In one case Stark observed, an IRB intervened more seriously, perhaps killing a study. An investigator wanted to ask parents how they disciplined their children and was reluctant to report suspected child abuse to state authorities lest the prospect of such reporting lead parents to lie. An IRB member who knew a child who had been killed by abuse spoke up, and this led the board to refer the project to the university lawyers. So far so good; regardless of the personal experiences of the board members, an investigator in this position should know and follow the applicable laws about reporting child abuse. But, Stark continues, once the referral was made, "after several months with no decision, the investigator abandoned her research plan and withdrew the project from consideration." (211) She doesn't explain who delayed the project--the IRB or the university counsel--but the upshot is that rather than improve a potentially important research project, the process killed it. Moreover, because technically the proposal was withdrawn rather than rejected, the IRB can continue claiming a low rejection rate.
SINKING INTO A RUT
Stark acknowledges that when offered identical proposals to review, IRBs will respond with wild variation. She asked eighteen IRB chairs how they would react to a proposal to test job discrimination by sending black and white applicants to apply for the same job, then waiting to see who would get a call back. She reports that "the chairs diverged dramatically on both the problems that they identified and the modifications that they requested. Because of their distinctive local precedents, IRB chairs’ had dissonant ideas about what risks the standard protocol entailed, to whom, and with what severity, which guided them towards distinctive decisions about whether consent could be waived, whether investigators could get consent without invalidating their data, and whether debriefing should be mandatory or prohibited as a source of harm in its own right." (231)
Stark defends such variation as evidence of "local precedents" that allow predictability within an institution (239).

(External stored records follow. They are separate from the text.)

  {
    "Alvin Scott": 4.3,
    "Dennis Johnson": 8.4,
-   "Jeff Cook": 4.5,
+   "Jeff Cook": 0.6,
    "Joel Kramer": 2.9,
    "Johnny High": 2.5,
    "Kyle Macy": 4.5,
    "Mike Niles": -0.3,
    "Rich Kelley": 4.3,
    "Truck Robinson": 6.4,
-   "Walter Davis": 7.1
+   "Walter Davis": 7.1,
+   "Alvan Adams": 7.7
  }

She compares such decision-making to the "pragmatic, not experimental, tradition that was developed in Anglo-American law and medicine during the late nineteenth century." (240) But the best doctors and lawyers of that century shared their knowledge broadly, and read broadly too. Stark offers no examples of an IRB member calling in an outside expert or doing some independent reading.
Stark argues that "the highest priority for IRBs is consistency--not with other IRBs, but with their own prior decisions." (4) She leaves this finding without further comment, neither praising nor condemning the IRBs. But she takes her relativism too far. An IRB that bases its decisions on spelling errors is consistent, predictable, and irrelevant. An IRB that always requires oral historians to destroy their recordings is consistent, predictable--and wrong. And the highest priority of IRBs should be the protection of participants in research. If they are unwilling to shoulder that responsibility, they should disband.

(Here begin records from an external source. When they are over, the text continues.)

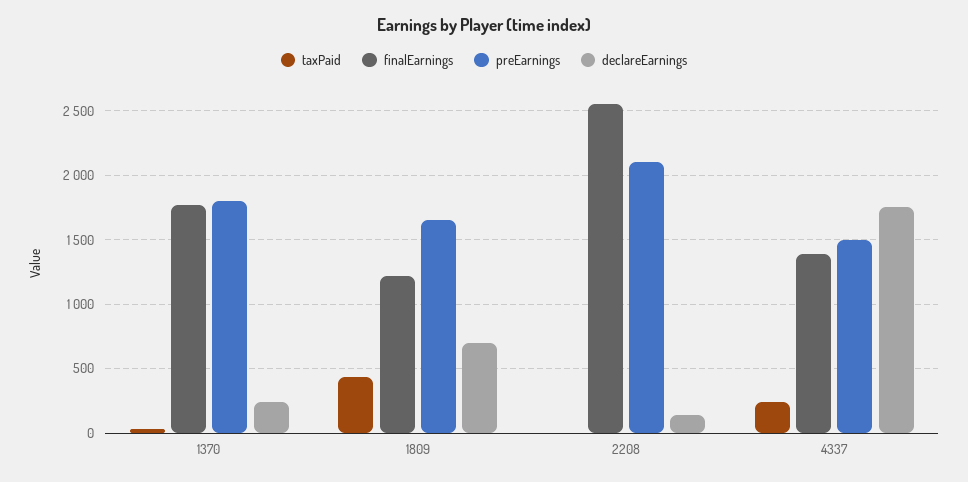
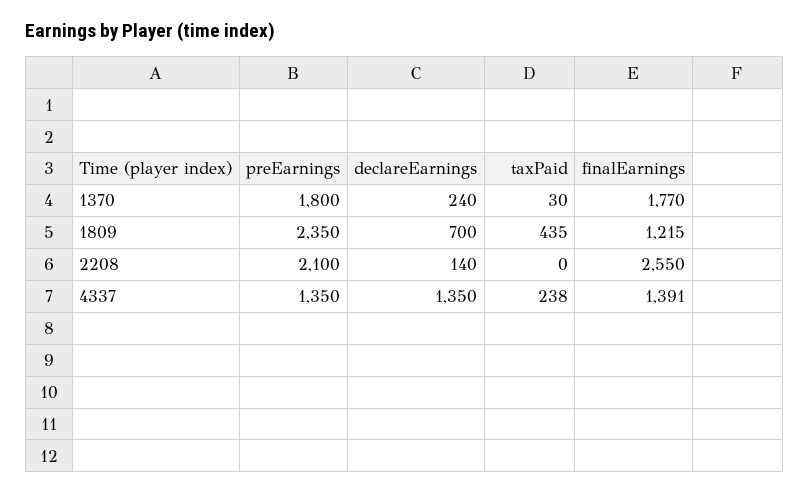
  {
    "taxPaid": {
      "1370": 30,
      "1809": 435,
      "2208": 0,
      "4337": 238
    },
    "finalEarnings": {
      "1370": 1770,
      "1809": 1215,
      "2208": 2550,
      "4337": 1391
    },
    "preEarnings": {
      "1370": 1800,
-     "1809": 1650,
+     "1809": 2350,
      "2208": 2100,
-     "4337": 1500
+     "4337": 1350
    },
    "declareEarnings": {
      "1370": 240,
      "1809": 700,
      "2208": 140,
-     "4337": 1750
+     "4337": 1350
    }
  }

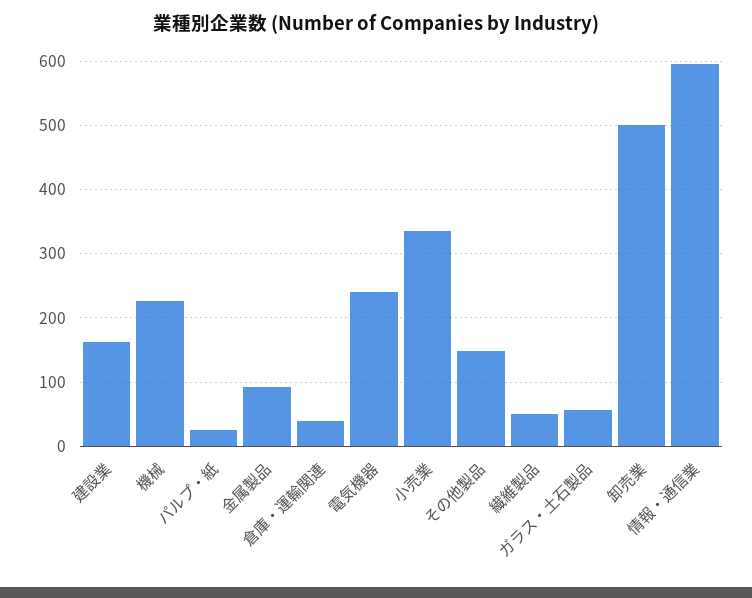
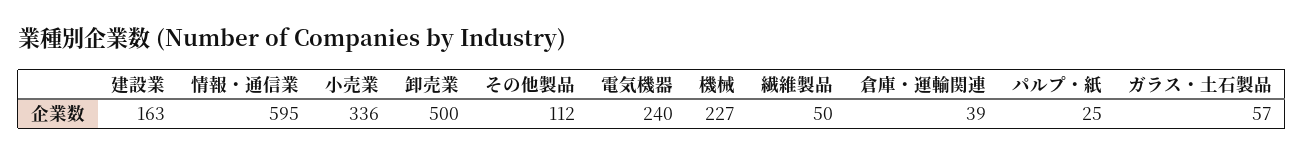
  {
    "建設業": 163,
    "機械": 227,
    "パルプ・紙": 25,
-   "金属製品": 90,
    "倉庫・運輸関連": 39,
    "電気機器": 240,
    "小売業": 336,
-   "その他製品": 150,
+   "その他製品": 112,
    "繊維製品": 50,
    "ガラス・土石製品": 57,
    "卸売業": 500,
    "情報・通信業": 595
  }

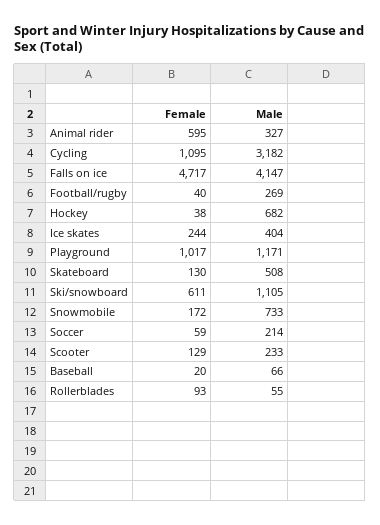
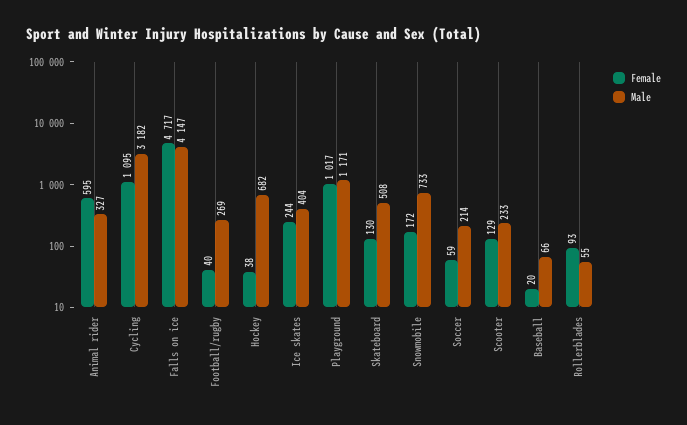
  {
    "Female": {
      "Animal rider": 595,
      "Cycling": 1095,
      "Falls on ice": 4717,
      "Football/rugby": 40,
      "Hockey": 38,
      "Ice skates": 244,
      "Playground": 1017,
      "Skateboard": 130,
-     "Ski/snowboard": 611,
      "Snowmobile": 172,
      "Soccer": 59,
      "Scooter": 129,
      "Baseball": 20,
      "Rollerblades": 93
    },
    "Male": {
      "Animal rider": 327,
      "Cycling": 3182,
      "Falls on ice": 4147,
      "Football/rugby": 269,
      "Hockey": 682,
      "Ice skates": 404,
      "Playground": 1171,
      "Skateboard": 508,
-     "Ski/snowboard": 1105,
      "Snowmobile": 733,
      "Soccer": 214,
      "Scooter": 233,
      "Baseball": 66,
      "Rollerblades": 55
    }
  }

Stark briefly hints at an awareness of this problem when she notes that "IRBs would make more similar judgments if local boards shared decision-making precedents at a national level. Given that IRBs make decisions based on cases, the challenge for a coordinated review system is not to craft more detailed federal regulations, but to train IRB members with a limited set of nationally-shared cases on which boards can base their decisions, as an alternative to local precedents." (243) That sounds like an interesting proposal, but it would require a massive overhaul of the current regime, from OHRP down to local boards. As it stands, Stark has given us a close look at a broken system.